Energy scarcity is a central driver of animal behavior and evolution. The amazing diversity of life on this planet is a testament to the plethora of novel biological solutions to the problem of securing and maintaining energy. However, despite being so central to biology, it remains difficult to quantify, and thereby empirically analyze, energy consumption.
While organisms use energy for a very wide variety of processes - from growth to cognition - one activity is a major drain for many animals: movement. For highly mobile animals, movement is as such a powerful lens through which to estimate energy usage.
Strong methods do exist for measuring animal movement in the context of energy expenditure, but these are limited by the physical size of the equipment used. Now, in a paper published in the Journal of Experimental Biology, researchers from the Marine Biophysics Unit at the Okinawa Institute of Science and Technology (OIST), in collaboration with Professor Amatzia Genin from the Hebrew University of Jerusalem, describe an innovative method for measuring energy usage during movement with video and 3D-tracking via deep learning. "The best method without space limitations has until now been ruled out in the study of about half of the world's species, due to the reliance on wearable equipment," says Dr. Kota Ishikawa, first author of the study. "With video, we now have a more inclusive method for studying energy usage in the context of animal behavior and ecology."
Dynamic Body Acceleration (DBA) has long been the state-of-the-art method for estimating energy usage during movement. In essence, DBA involves measuring the oxygen consumption of a given species performing a given behavior in the lab, by simply measuring the amount of oxygen consumed through the activity. Oxygen is a good indicator of energy, as it is consumed as part of aerobic respiration to produce ATP - the 'fuel' providing energy for most bodily processes, including muscle contraction. The acceleration of the animal is measured simultaneously with an accelerometer, and in most cases, because the correlation between acceleration and oxygen consumption during the behavior is very strong, DBA provides a reliable estimate of energy consumption.
With the standard set in the lab, DBA is then measured in the wild, where reliably measuring oxygen consumption is impossible, through a wearable accelerometer. However, relying on physical equipment presents a major barrier. "To ensure accurate measurements without influencing the behavior during observation, researchers have used equipment that weighs at least ten times less than the animal.
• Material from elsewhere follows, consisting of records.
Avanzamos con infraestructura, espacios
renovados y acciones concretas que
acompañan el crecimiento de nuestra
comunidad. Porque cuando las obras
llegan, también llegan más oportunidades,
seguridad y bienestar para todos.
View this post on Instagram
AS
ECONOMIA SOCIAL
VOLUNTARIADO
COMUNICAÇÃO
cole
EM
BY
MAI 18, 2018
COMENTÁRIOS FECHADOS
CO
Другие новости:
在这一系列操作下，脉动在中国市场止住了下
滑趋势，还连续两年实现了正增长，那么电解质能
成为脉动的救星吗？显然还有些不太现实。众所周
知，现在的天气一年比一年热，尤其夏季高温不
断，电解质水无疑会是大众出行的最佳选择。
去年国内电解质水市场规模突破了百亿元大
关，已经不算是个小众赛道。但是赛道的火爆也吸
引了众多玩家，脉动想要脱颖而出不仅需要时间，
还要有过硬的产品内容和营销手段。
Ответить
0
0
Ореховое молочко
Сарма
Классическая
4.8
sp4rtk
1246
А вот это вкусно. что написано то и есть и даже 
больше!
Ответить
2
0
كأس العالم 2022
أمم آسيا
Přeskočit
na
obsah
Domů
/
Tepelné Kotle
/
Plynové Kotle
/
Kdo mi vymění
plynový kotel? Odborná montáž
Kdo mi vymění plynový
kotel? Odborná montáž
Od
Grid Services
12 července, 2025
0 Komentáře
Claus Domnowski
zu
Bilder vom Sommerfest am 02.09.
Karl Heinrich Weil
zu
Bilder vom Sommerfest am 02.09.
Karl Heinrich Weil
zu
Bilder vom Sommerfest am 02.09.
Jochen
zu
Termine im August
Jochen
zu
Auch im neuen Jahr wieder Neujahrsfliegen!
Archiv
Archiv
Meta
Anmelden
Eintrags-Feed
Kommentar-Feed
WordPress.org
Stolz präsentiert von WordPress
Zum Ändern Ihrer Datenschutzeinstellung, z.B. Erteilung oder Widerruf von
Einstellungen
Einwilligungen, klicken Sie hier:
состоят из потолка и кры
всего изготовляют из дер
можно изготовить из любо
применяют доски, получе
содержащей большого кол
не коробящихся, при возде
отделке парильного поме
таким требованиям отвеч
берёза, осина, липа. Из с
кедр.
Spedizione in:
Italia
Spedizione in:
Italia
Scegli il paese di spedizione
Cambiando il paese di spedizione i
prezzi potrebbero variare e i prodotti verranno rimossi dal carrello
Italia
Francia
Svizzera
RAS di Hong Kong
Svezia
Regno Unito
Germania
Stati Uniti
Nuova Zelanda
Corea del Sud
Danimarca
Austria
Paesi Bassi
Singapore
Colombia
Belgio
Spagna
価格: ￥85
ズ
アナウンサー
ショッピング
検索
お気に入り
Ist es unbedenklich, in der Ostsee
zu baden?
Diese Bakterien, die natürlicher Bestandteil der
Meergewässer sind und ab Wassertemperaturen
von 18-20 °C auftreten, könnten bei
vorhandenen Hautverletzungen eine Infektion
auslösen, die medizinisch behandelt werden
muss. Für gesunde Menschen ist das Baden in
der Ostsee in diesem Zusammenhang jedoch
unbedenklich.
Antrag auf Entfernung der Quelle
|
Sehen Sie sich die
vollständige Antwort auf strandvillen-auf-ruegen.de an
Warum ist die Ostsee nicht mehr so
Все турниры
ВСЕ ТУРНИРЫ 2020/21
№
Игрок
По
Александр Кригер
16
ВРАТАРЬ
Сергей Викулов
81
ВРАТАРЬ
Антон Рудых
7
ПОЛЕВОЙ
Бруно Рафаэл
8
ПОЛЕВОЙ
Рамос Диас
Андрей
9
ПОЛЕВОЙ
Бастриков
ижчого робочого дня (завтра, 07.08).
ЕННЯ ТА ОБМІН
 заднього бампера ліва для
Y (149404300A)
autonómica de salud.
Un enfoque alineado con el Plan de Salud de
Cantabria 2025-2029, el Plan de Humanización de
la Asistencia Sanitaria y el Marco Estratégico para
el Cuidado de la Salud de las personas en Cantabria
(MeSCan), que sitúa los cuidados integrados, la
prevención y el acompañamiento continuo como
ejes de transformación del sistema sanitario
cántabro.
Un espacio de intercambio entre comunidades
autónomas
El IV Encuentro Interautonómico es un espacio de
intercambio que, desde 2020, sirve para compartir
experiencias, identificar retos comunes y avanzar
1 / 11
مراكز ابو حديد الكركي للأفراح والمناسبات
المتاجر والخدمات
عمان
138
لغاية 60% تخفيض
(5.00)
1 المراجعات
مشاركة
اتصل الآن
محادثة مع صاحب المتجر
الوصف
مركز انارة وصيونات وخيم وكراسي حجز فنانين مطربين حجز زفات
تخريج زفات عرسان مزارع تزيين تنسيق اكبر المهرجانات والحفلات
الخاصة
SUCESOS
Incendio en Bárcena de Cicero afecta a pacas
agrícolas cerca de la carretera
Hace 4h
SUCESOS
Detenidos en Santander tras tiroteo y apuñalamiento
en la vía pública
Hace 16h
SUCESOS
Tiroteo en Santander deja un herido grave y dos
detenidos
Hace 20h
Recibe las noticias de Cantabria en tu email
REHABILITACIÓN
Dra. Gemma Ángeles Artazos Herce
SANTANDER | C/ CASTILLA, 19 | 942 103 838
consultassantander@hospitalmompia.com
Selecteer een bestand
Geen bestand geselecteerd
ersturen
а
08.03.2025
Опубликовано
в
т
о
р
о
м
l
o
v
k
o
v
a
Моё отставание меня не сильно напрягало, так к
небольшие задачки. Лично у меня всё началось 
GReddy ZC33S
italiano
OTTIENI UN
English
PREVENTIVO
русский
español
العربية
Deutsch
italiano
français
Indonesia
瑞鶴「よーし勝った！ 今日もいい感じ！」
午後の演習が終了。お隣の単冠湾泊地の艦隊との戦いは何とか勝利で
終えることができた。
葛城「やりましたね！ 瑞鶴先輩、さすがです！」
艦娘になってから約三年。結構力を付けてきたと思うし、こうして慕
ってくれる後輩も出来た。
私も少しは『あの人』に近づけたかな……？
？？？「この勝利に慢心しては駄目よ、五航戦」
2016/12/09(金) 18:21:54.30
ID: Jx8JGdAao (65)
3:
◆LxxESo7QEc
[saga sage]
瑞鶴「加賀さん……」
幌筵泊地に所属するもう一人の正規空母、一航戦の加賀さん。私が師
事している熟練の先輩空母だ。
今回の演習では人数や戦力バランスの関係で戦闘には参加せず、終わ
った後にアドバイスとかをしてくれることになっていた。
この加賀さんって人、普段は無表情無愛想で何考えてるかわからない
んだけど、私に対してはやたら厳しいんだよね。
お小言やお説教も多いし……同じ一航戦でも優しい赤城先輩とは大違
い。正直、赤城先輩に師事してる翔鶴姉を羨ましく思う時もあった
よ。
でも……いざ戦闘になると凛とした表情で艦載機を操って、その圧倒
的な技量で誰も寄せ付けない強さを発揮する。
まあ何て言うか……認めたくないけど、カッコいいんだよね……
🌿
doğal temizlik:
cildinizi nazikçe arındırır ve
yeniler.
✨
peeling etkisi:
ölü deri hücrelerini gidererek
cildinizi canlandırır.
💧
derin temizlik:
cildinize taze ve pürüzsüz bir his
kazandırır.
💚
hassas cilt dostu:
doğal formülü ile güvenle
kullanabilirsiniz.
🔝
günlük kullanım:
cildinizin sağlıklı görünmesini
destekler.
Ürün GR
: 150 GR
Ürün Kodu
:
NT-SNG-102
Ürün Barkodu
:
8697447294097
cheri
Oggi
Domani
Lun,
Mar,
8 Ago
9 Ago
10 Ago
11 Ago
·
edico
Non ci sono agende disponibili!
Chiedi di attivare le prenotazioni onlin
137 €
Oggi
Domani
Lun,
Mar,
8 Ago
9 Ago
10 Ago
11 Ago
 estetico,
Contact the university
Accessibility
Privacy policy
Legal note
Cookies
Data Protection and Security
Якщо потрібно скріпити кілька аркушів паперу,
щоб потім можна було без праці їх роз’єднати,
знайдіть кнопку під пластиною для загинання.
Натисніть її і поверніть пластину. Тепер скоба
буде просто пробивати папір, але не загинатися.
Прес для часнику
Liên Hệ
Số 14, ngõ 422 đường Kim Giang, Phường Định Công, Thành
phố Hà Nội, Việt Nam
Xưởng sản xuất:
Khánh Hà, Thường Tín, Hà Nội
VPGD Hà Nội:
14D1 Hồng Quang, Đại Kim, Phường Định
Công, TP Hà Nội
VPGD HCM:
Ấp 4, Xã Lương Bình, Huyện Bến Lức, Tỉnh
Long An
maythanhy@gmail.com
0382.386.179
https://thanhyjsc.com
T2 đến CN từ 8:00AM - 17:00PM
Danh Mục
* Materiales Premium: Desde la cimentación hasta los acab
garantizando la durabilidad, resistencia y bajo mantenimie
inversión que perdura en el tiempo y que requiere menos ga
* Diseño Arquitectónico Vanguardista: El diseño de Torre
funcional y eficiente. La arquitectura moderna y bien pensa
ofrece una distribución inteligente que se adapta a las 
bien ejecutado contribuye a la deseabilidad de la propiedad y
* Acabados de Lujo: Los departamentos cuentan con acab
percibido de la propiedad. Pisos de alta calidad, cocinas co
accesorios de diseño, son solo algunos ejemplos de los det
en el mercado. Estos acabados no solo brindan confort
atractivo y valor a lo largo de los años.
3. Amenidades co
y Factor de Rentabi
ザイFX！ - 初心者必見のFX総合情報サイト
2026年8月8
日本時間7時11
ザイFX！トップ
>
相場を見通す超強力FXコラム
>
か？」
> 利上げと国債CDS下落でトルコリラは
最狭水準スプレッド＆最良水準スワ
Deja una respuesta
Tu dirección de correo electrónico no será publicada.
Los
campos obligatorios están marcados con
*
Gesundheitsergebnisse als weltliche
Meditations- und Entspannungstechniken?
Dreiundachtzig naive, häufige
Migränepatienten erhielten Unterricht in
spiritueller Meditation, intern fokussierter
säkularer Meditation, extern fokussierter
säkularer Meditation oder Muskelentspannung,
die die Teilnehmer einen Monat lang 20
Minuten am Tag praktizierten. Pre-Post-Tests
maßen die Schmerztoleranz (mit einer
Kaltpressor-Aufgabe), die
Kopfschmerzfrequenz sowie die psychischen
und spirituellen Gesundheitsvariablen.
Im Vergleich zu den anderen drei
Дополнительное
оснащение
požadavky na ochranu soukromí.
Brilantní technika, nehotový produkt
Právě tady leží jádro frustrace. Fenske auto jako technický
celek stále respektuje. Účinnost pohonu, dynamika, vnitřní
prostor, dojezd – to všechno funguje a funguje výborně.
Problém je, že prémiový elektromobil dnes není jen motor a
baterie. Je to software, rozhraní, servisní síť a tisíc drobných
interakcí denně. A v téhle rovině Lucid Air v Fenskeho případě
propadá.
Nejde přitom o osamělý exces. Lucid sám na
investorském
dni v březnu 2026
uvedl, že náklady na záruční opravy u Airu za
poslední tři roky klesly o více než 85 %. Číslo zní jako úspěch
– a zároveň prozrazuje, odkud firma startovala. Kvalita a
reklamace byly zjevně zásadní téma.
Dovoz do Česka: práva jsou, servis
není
Given that the accelerometer and battery pack weigh 10-20 grams, this rules out the study of any animals below 100 grams - about half the world's vertebrate species. It can also affect movement, especially when it depends on drag efficiency, such as swimming or flight," says Dr. Ishikawa.
Their solution to this problem is elegantly simple. Instead of using a physical accelerometer to measure the movements, two cameras capture video footage of the behavior - in this case, a damselfish swimming in a fishtank - from multiple angles to reconstruct the behavior in 3D space. A few frames of the videos are then used to train a deep learning neural network to track the position of body features such as eyes, which allows researchers to subsequently measure the movement-related acceleration.
Both in the field and in the lab, once cameras are set up to capture animal movements, energy consumption can be estimated. For example, video-based DBA can be used in the context of collective behavior: "Energy expenditure during schooling of small fish has long remained mysterious," explains Dr. Ishikawa. "For example, do the leading fish use more energy, and is schooling an energy-efficient form of movement? And what can that tell us about the ecology and evolution of fish schooling?"
With video-based DBA, the accurate measurement of energy usage during free-ranging animal behavior has been opened to the smaller half of the world's vertebrate species, potentially enabling many new research avenues into the breadth of life on our planet.